> _What to work on_
Your task is to copy all of the data exactly.

═══ Excerpted data ═══

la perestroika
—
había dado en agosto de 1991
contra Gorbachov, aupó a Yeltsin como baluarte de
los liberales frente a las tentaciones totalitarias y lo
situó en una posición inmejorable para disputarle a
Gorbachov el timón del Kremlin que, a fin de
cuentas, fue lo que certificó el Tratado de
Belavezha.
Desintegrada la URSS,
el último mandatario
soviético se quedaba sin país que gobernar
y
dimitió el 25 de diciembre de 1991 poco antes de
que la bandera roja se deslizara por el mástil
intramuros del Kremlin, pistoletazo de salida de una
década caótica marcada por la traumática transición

═══

> _Exercise solution_
la perestroika
—
había dado en agosto de 1991
contra Gorbachov, aupó a Yeltsin como baluarte de
los liberales frente a las tentaciones totalitarias y lo
situó en una posición inmejorable para disputarle a
Gorbachov el timón del Kremlin que, a fin de
cuentas, fue lo que certificó el Tratado de
Belavezha.
Desintegrada la URSS,
el último mandatario
soviético se quedaba sin país que gobernar
y
dimitió el 25 de diciembre de 1991 poco antes de
que la bandera roja se deslizara por el mástil
intramuros del Kremlin, pistoletazo de salida de una
década caótica marcada por la traumática transición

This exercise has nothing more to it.